Throughout August The Lost Carnival has pitched up just south of Manchester, in the gardens of National Trust property, Dunham Massey in Cheshire. We went along to find out more about the carnival and to explore the beautiful gardens at Dunham Massey.
This is the third year The Lost Carnival has been in town, having previously been located in Bury and Crewe. The carnival is the brainchild of Wild Rumpus, the arts company specialising in unique outdoor productions which both children and adults can enjoy, such as the famous Just So Festival.
This interactive circus carnival almost seamlessly ties in with the current exhibition in the house, Dunham’s Lost Years – A Victorian Tale of Love and Abandonment. The exhibition uncovers the controversial marriage of daring circus performer and beauty Catharine Cox to Dunham’s young heir, George Harry. The link is that the performers from The Lost Carnival will be rehearsing across the summer at Dunham “under the invitation” of Catharine Cox.
We arrived at Dunham Massey and parked in the vast car park (£6, free to National Trust members) and made our way to the visitors reception and picked up our tickets to the garden (adults £8.60, children £4.30, free to National Trust members). The Lost Carnival itself is free, but you need to buy a ticket to enter the garden area).
When you enter the garden (if you’re lucky like we were, you might spy some of the deer roaming the park) you are handed a Lost Carnival map which helpfully gives you some background to what’s going on and highlights the carnival areas for you to locate. Naturally we put our six year old in charge of the map and he guided us through the gardens expertly.

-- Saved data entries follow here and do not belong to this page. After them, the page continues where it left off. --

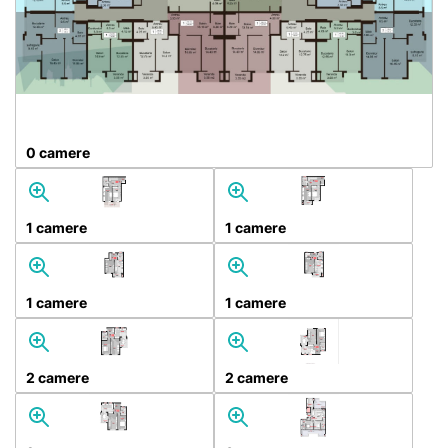
0 camere
1 camere
1 camere
1 camere
1 camere
2 camere
2 camere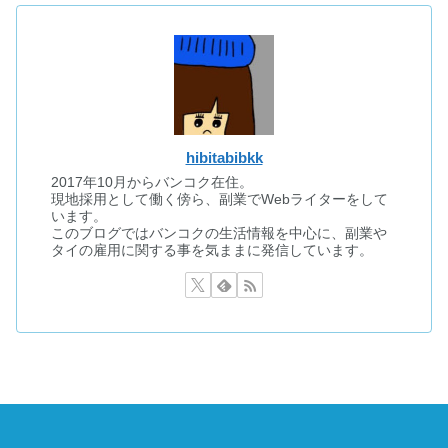
hibitabibkk
2017年10月からバンコク在住。
現地採用として働く傍ら、副業でWebライターをして
います。
このブログではバンコクの生活情報を中心に、副業や
タイの雇用に関する事を気ままに発信しています。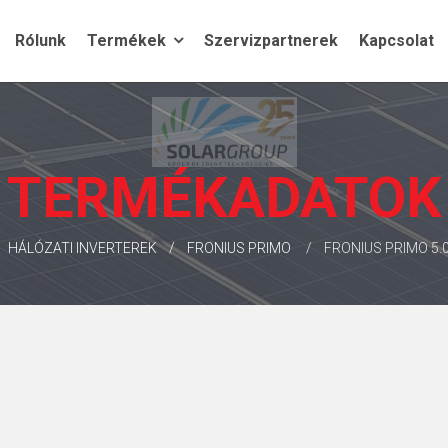
Rólunk
Termékek
Szervizpartnerek
Kapcsolat
TERMÉKADATOK
HÁLÓZATI INVERTEREK
FRONIUS PRIMO
FRONIUS PRIMO 5.0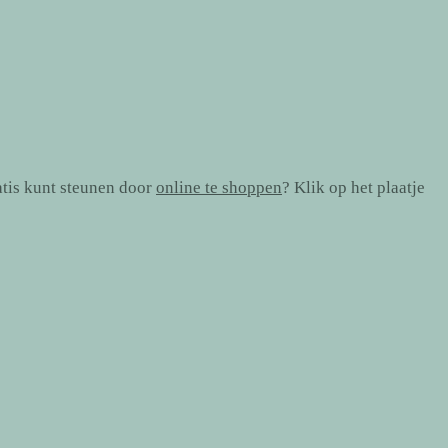
atis kunt steunen door
online te shoppen
? Klik op het plaatje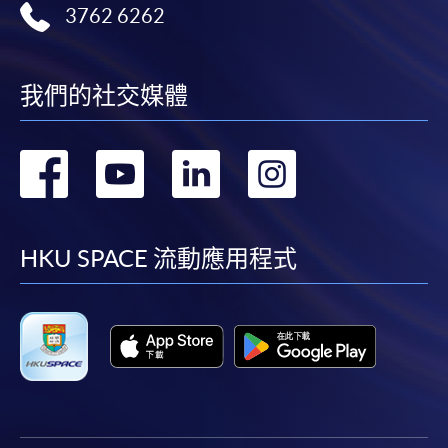
3762 6262
我們的社交媒體
轉
轉
轉
轉
到
到
到
到
facebook
youtube
linkedin
instag
HKU SPACE 流動應用程式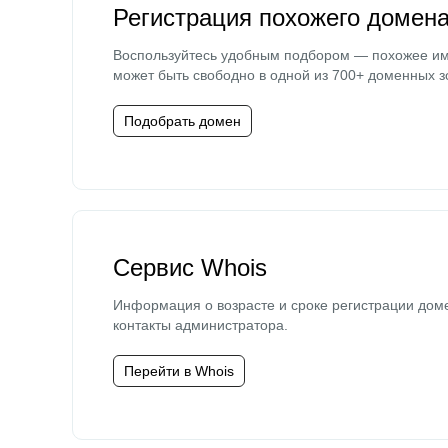
Регистрация похожего домен
Воспользуйтесь удобным подбором — похожее и
может быть свободно в одной из 700+ доменных з
Подобрать домен
Сервис Whois
Информация о возрасте и сроке регистрации дом
контакты администратора.
Перейти в Whois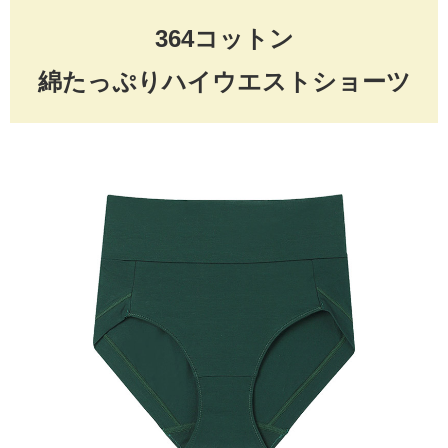
364コットン
綿たっぷりハイウエストショーツ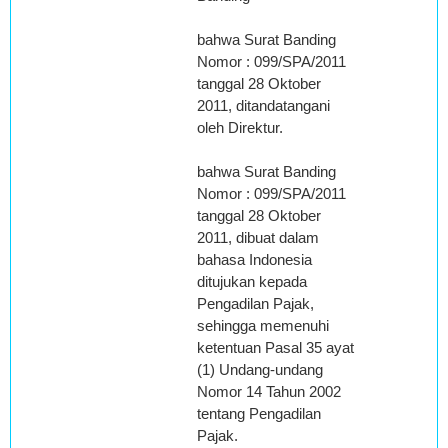
bahwa Surat Banding
Nomor : 099/SPA/2011
tanggal 28 Oktober
2011, ditandatangani
oleh Direktur.
bahwa Surat Banding
Nomor : 099/SPA/2011
tanggal 28 Oktober
2011, dibuat dalam
bahasa Indonesia
ditujukan kepada
Pengadilan Pajak,
sehingga memenuhi
ketentuan Pasal 35 ayat
(1) Undang-undang
Nomor 14 Tahun 2002
tentang Pengadilan
Pajak.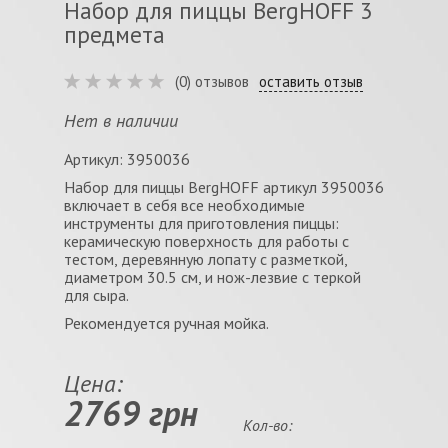
Набор для пиццы BergHOFF 3
предмета
(0) отзывов
оставить отзыв
Нет в наличии
Артикул: 3950036
Набор для пиццы BergHOFF артикул 3950036
включает в себя все необходимые
инструменты для приготовления пиццы:
керамическую поверхность для работы с
тестом, деревянную лопату с разметкой,
диаметром 30.5 см, и нож-лезвие с теркой
для сыра.
Рекомендуется ручная мойка.
Цена:
2769 грн
Кол-во: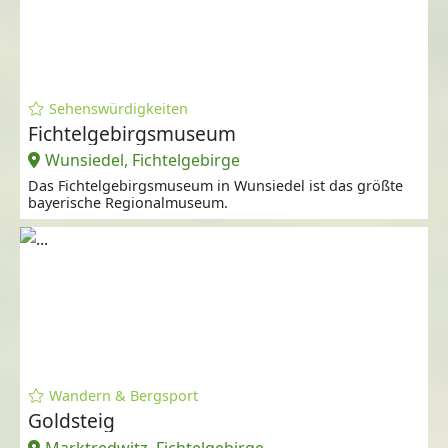
Sehenswürdigkeiten
Fichtelgebirgsmuseum
Wunsiedel, Fichtelgebirge
Das Fichtelgebirgsmuseum in Wunsiedel ist das größte
bayerische Regionalmuseum.
Wandern & Bergsport
Goldsteig
Marktredwitz, Fichtelgebirge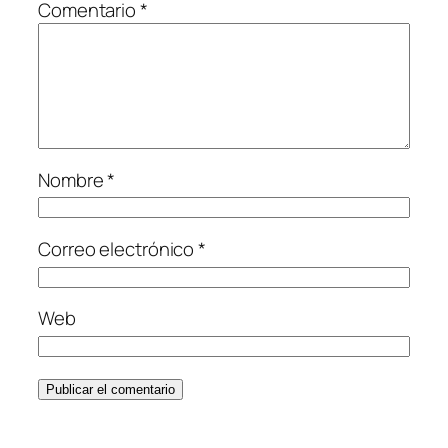
Comentario
*
Nombre
*
Correo electrónico
*
Web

The Lost Carnival attractions are nicely spaced out around the gardens. I recommend you first head to the “Chant” area, where a carnival performer will teach you the chant, the actions and give you some clues about what you need to do while you’re there. From there we moved on to explore Popou’s Caravan. This is a gorgeous caravan filled with trinkets, maps and clues for kids to explore. It was very busy so we only managed a quick look inside. When my son emerged he only had one word – “wow”!
Part of the fun is spying carnival attractions through the trees and discovering secrets and clues in the gardens. I was enchanted by the zoetrope, one of those devices where you turn the handle and watch through the slats to see a horse galloping and an acrobat performing stunts on its back.
Wandering through the gardens to the “Dressing Room” we met a glamorous carnival seamstress who whispered secrets about the missing star-crossed lovers Sergei Bird and Popou Ingenue. She asked us to help her out finishing a beautiful costume. We sewed a bright button onto a wedding dress (I wonder who that is for) and had the chance to try on some of the carnival costumes.
Further down the gardens in The Orangery we stopped to write a letter to the heads of the rival carnivals (and those star-crossed lovers) Sergei Bird and Popou Ingenue, imploring them to return to the carnival. After we’d had a little sit down while he wrote his letter, we wandered through the gardens to find hula hoopers hooping, so the boys had a little go.
There was enough carnival activity to make things interesting for my son; but not too much that it overwhelmed the tranquility and beauty of the gardens. Apart from the carnival itself, we had a great time exploring the extensive gardens which have formal and informal areas. We were lucky that the weather was so sunny and kind to us. The gardens are equally fine on rainy days. There are plenty of sheltered spots under the trees if it’s really pouring.
Immerse yourself in the world of the two of the greatest carnival families, the Birds and the Ingenues and see if you can help them bring the heads of the rival carnivals Sergei Bird and Popou Ingenue back to their families again.
The Lost Carnival is on until 30 August, from 10.30am – 4.30pm daily at Dunham Massey. Parking and entrance to the garden is free to National Trust members. For non-members a charge applies – visit the website for more information.
We were invited guests of The National Trust. We were given complimentary tickets and parking in exchange for this write up. All images and opinions are our own.